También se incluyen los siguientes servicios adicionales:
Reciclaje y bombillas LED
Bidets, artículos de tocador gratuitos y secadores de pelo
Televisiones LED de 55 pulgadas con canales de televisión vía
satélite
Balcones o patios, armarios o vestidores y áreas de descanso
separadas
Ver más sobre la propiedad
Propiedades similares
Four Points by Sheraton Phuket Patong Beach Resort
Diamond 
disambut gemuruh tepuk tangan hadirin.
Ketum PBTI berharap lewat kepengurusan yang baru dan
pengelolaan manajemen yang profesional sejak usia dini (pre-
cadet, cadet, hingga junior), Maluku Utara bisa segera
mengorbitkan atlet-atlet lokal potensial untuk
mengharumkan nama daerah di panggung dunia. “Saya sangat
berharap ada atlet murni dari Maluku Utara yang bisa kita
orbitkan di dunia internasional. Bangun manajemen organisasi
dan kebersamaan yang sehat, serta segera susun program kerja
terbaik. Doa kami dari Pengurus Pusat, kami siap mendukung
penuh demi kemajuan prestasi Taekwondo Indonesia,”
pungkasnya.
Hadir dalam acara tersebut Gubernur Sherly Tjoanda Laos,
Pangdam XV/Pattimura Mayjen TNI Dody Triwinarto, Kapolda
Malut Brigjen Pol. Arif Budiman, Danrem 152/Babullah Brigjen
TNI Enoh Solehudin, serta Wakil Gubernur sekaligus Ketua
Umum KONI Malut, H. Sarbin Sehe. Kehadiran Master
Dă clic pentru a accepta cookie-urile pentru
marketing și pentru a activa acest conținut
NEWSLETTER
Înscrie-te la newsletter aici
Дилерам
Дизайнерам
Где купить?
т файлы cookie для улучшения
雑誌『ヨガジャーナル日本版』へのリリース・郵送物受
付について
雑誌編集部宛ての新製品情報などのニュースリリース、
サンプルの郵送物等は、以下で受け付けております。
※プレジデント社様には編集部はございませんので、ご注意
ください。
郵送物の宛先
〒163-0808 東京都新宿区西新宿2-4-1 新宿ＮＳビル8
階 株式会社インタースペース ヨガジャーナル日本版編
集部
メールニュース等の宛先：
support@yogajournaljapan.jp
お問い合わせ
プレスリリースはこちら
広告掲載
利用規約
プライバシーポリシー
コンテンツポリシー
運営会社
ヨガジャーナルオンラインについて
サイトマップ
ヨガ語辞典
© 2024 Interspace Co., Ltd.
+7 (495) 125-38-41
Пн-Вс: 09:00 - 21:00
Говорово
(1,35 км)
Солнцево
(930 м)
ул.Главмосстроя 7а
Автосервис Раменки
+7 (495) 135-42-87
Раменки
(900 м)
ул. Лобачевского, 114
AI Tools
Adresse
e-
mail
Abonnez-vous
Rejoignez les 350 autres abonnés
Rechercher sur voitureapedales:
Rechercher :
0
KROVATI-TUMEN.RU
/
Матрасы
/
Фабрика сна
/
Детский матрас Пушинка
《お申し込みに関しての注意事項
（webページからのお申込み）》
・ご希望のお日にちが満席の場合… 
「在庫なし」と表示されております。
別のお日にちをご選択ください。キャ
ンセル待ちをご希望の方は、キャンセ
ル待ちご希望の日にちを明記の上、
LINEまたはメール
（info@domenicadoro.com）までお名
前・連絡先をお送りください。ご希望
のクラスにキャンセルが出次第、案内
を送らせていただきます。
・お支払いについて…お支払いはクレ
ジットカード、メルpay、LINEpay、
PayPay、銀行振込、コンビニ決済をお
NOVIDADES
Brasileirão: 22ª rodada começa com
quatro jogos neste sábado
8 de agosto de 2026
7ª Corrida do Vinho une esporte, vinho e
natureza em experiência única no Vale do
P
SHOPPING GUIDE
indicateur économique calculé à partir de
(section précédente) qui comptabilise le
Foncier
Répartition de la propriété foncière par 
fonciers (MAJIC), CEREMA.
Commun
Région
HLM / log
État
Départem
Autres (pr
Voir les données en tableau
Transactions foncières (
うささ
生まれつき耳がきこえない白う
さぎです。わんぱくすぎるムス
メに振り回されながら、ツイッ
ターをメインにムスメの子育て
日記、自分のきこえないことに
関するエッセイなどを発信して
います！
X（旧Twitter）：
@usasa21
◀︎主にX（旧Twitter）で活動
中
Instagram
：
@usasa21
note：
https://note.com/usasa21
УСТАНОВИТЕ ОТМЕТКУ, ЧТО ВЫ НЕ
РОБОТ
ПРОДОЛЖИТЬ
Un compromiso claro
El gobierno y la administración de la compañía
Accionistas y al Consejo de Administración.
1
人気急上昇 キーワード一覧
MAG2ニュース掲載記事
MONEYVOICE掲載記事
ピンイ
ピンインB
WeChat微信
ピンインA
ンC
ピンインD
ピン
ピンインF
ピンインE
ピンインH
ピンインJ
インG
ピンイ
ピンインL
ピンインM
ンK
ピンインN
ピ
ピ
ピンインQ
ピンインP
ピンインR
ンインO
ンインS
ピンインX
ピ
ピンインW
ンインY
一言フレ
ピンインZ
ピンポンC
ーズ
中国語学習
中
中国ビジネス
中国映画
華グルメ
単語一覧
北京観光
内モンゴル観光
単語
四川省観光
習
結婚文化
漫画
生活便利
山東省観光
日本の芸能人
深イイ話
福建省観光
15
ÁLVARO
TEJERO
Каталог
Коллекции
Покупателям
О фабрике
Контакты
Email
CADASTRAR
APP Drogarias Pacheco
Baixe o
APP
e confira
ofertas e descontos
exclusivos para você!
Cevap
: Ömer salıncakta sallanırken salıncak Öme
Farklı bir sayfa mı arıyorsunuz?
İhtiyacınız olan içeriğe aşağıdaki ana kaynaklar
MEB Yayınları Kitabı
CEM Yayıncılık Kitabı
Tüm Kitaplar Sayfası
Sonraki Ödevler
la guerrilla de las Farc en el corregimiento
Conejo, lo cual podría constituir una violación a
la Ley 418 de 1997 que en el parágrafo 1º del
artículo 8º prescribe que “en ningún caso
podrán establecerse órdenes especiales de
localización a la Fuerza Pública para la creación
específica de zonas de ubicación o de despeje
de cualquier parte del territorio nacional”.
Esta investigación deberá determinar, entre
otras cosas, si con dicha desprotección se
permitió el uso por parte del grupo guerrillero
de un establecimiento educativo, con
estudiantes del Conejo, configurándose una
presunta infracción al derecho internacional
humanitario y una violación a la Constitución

###

**Prompt:** In your answer, include only the lines above starting at the line that holds "Pangdam XV/Pattimura Mayjen" and ending at the line that holds "Înscrie-te la newsletter aici", copied exactly.

**Problem solution:**
Pangdam XV/Pattimura Mayjen TNI Dody Triwinarto, Kapolda
Malut Brigjen Pol. Arif Budiman, Danrem 152/Babullah Brigjen
TNI Enoh Solehudin, serta Wakil Gubernur sekaligus Ketua
Umum KONI Malut, H. Sarbin Sehe. Kehadiran Master
Dă clic pentru a accepta cookie-urile pentru
marketing și pentru a activa acest conținut
NEWSLETTER
Înscrie-te la newsletter aici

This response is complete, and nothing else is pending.